Question: “How do we reconcile those who want to practise Zen as a religion and those who don’t?”
Hosetu Laure Scemama Responds:
Often, when I give a talk, somebody asks: “Zen, Buddhism … are they a religion?” And I often reply, “As you like.”
You can practise zazen as a technique for well-being, to feel better, to have a more interesting life, to be happier. That’s possible. It is also possible that you will achieve those goals to a greater or lesser extent. And then, having achieved that, it is likely that you will give up this practice, telling yourself, “I got all I could out of it.”
But if you do that, you will only have touched the surface of Zen, only scouted the periphery; you will not have touched the heart, the marrow, the essence. You will have passed by a treasure without even realising it.
Most people, especially in the West, want to see everything and decide with their personal consciousness: “I want, I decide whether Zen is a religion or not.” But Zen is not what you want it to be, nor what you believe it to be: Zen is what it is.
What is Zen? Nobody can say. Nobody can define it. Nobody can enclose it in words, in beliefs, in categories. Nobody can use it for their own ends. Nobody can grasp it.
Because to be precise, that which cannot be grasped, cannot be defined, cannot be used, that which escapes our personal consciousness, escapes our will, our ego, that which completely passes us by … that is what belongs to the realms of religion.
Zazen is the heart of religion, the profoundly religious practice, the religious mind itself. I’m not talking about religious systems, I’m not talking about churches, I’m not talking about beliefs. I am talking about that deeply religious mind (or spirit) which is at the heart of every human being, at the heart of all existence, even if we decide not to believe in anything.
It is religion before ideas, before words. Master Deshimaru used to say, “It’s the religion from before religion.” Zazen awakens our religious mind, it awakens that which is deepest in us; zazen leads us unconsciously and naturally to our highest dimension.

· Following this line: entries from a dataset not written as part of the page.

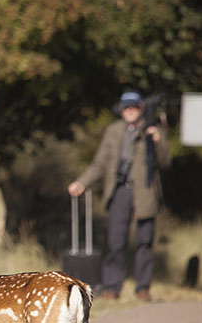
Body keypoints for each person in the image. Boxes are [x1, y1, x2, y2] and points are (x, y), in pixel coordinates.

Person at [68, 90, 171, 301]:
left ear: (141, 109)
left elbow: (165, 162)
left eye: (134, 107)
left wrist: (158, 142)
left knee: (144, 241)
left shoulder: (152, 130)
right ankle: (112, 287)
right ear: (122, 110)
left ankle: (143, 288)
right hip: (119, 190)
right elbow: (100, 163)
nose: (130, 110)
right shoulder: (114, 131)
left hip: (145, 193)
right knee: (116, 242)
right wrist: (82, 182)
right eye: (127, 107)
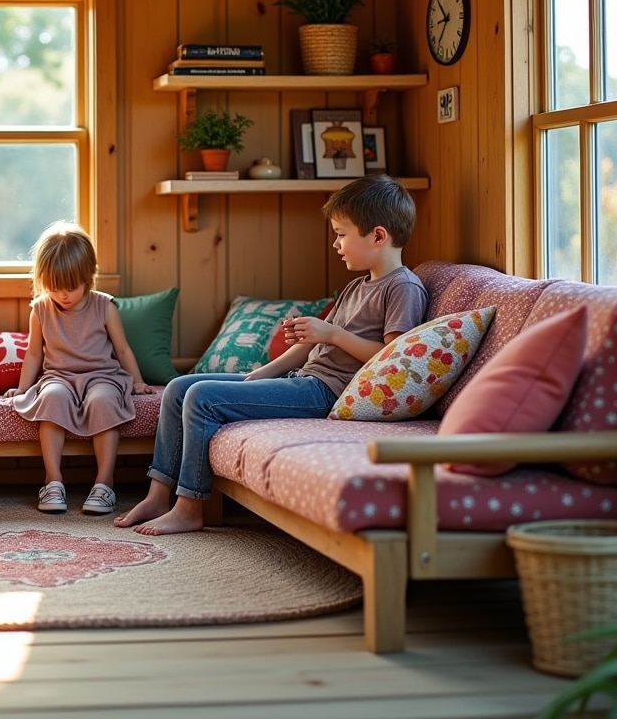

When I was in Japan, they asked me, “How did it happen that you, a Westerner, became a Buddhist nun?”
I replied, “Through the power of zazen.” When I began zazen, I knew nothing about Buddhism and I wasn’t interested, I had received a completely atheist and rationalist upbringing. But zazen led me, without words, without ideology, without philosophy, naturally, to the heart of Buddhism.
The word ‘religion’ comes from the Latin ‘religere’ which means to be joined, linked.
To be linked to the human heart, to be linked to all existences, to be linked to the universe, to be linked to the heart of the mystery.
Touching the heart of reality, the heart of the mystery, without trying to grasp it or use it, that is the true religious mind.